2. The online Ph.D. program in big data analytics
Various opportunities in the online educational program are now available, particularly in higher education. The big data analytics Ph.D. program, for example, also comes in an online program. The online degree program offers flexibility in various terms like geographic location, workflow, and also timing.
Many leading universities are now offering a program that will bring the best of faculty research to many people. So many great master’s programs in data analytics are now available entirely online. But Ph.D. program is still taught in traditional settings since this requires research that is more collaborative.
Many Ph.D. programs in data analytics also require some components like the teaching component. This teaching component cannot be handled in person.
Ph.D. in Big Data Analytics’ Career Paths
For those who complete the Ph.D. program, especially in the big data analytics field, many career pathways are available. Usually, this degree leads to an academic career. But organizations and businesses are increasingly looking for practitioners and researchers of data analytics.
Below are some examples of career paths that will open for those who have a Ph.D. degree.
1. Research fellow or postdoctoral researcher
Postdoctoral associate or postdoctoral fellow is also known as the research staff. The main goal of this position is to extend the experience and education of the candidate. Although the candidate holds a doctoral degree, he isn’t considered an independent researcher.
Also, the candidate will not serve as the principal investigator. In this career, the candidate may be required to teach. The position is often for a fixed term which ranges between six months and three years. The average salary for this career is USD89,514.
2. Professor or assistant professor
Another career available for those who hold a Ph.D. certification is an assistant professor or a professor. This career is usually the first step you need to tenure and to conduct your independent research. When you complete your tenure, you can get a professor title.
The track of tenure is usually a long journey that involves evaluating the publications of associate professors, research, and also teaching. The track of your tenure will last between five and seven years.
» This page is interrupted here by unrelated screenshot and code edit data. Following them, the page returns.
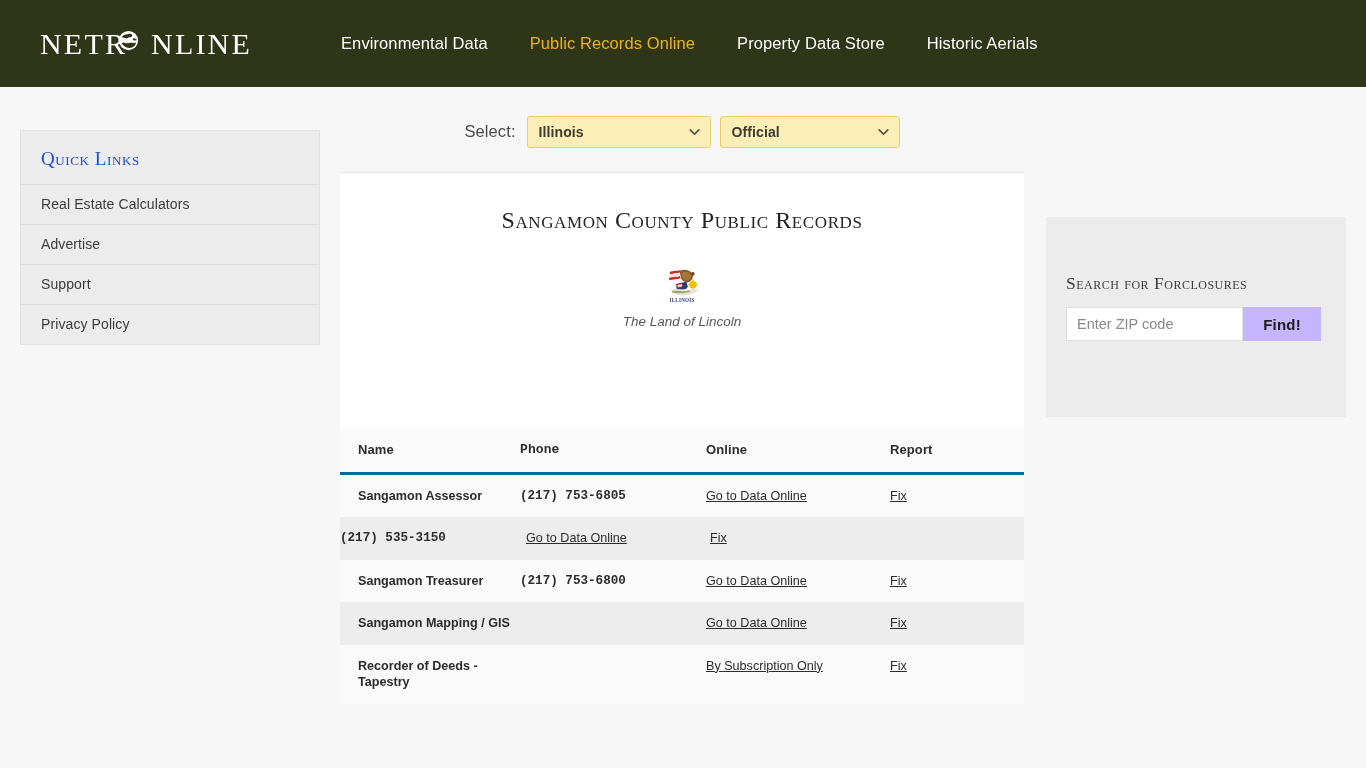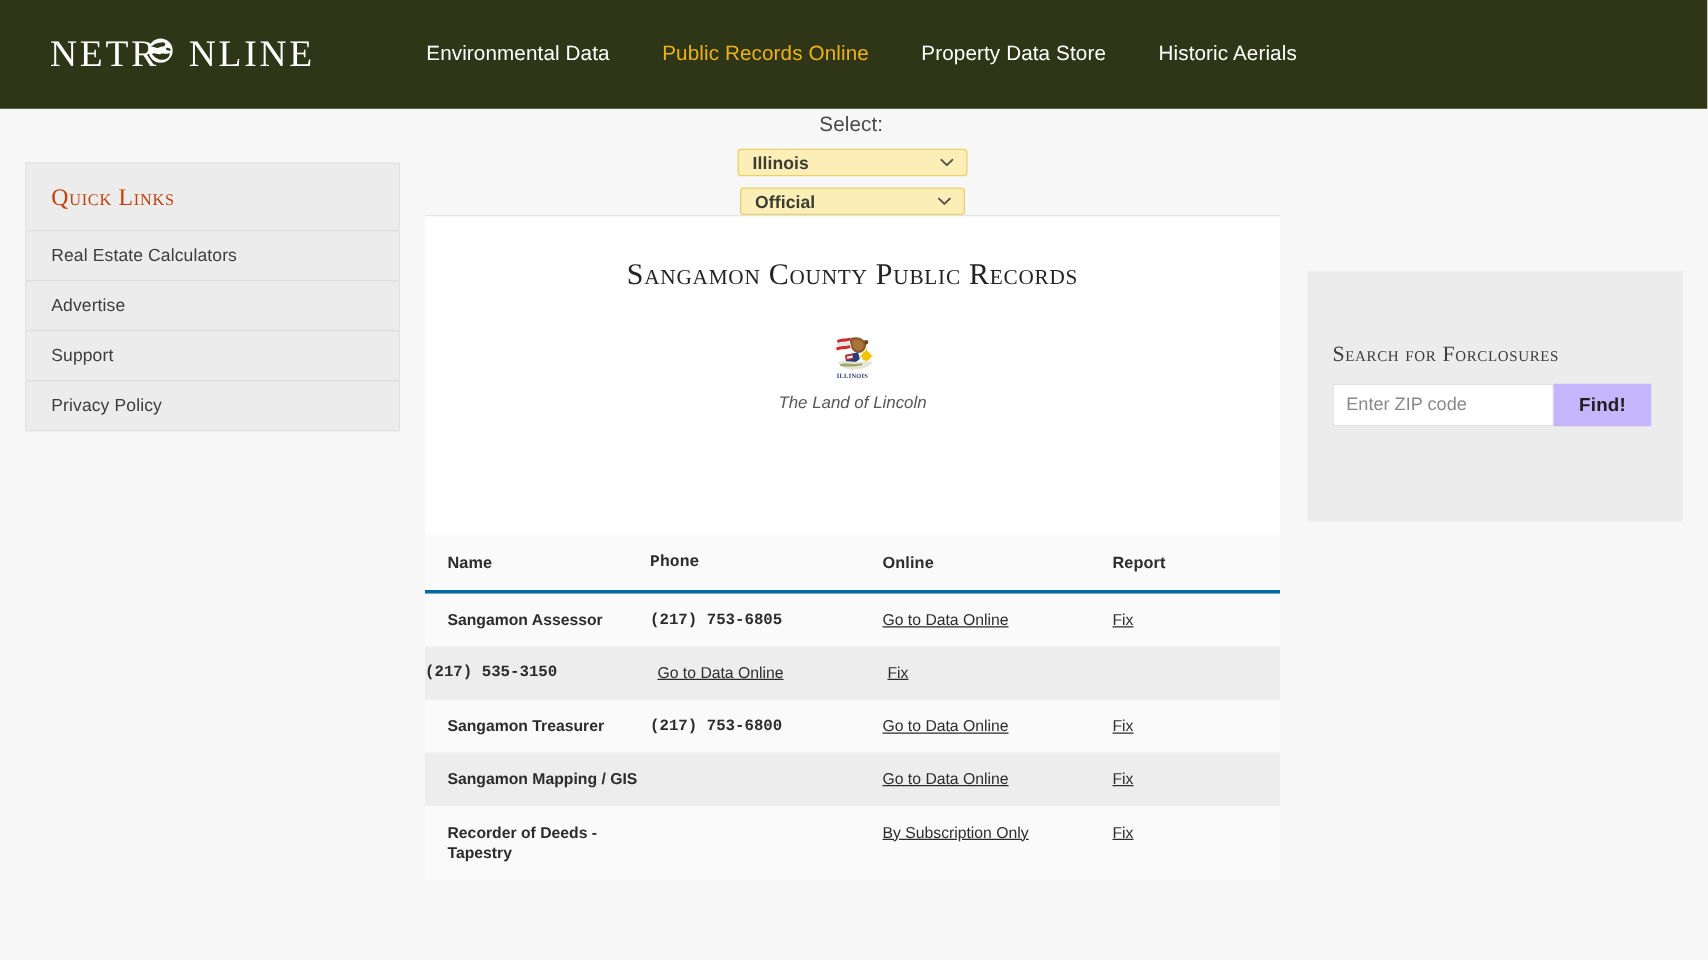--- a/index.html
+++ b/index.html
@@ -124,7 +124,6 @@
     gap: 9px;
     height: 85px;
     padding-top: 4px;
-    flex-direction: column;
   }
 
   .select-label {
The average salary for this job is about USD 61,119.
3. Data scientist
If you choose this career path after completing your Ph.D. in big data analytics, you will be wrangling with data. Your goal is to develop insights that are meaningful. Data scientists should also help organizations spot and solve any problem that is related to services and products.
A data scientist needs to combine statistics, computer science, and also business knowledge to assist organizations in creating objective decisions by using strategies that are driven by data. USD119,413 is the average salary for a data scientist in the USA.
4. Quantitative research or research scientist
Unlike data engineers or data scientists, research scientists are not working to develop products. Instead, research scientists will design and conduct various experiments by measuring the experiments’ outcomes and developing hypotheses. The career’s average salary is about USD162,604.
5. Chief analytics officer
As a chief analytics officer, you must be able to lead the data analytic strategy of an organization. Moreover, those who reach this position must be able to drive the business changes that are related to data and work with data scientists when developing products that are related to data.
If you are interested in getting this position after completing your Ph.D. program in big data analytics, you may want to know the average salary for this position: USD95,195.
Interested in enrolling in Ph.D. in big data analytics program? Then you need to know the prerequisites for acceptance. Many institutions will require you to prepare for your bachelor’s degree. If you have a degree in a quantitative field, you may be accepted for the Ph.D. program.
Some other institutions require work experience. But usually, work experience is optional and not necessary. To gain admission to the Ph.D. program in the big data analytics field, you need to have a strong interest in research.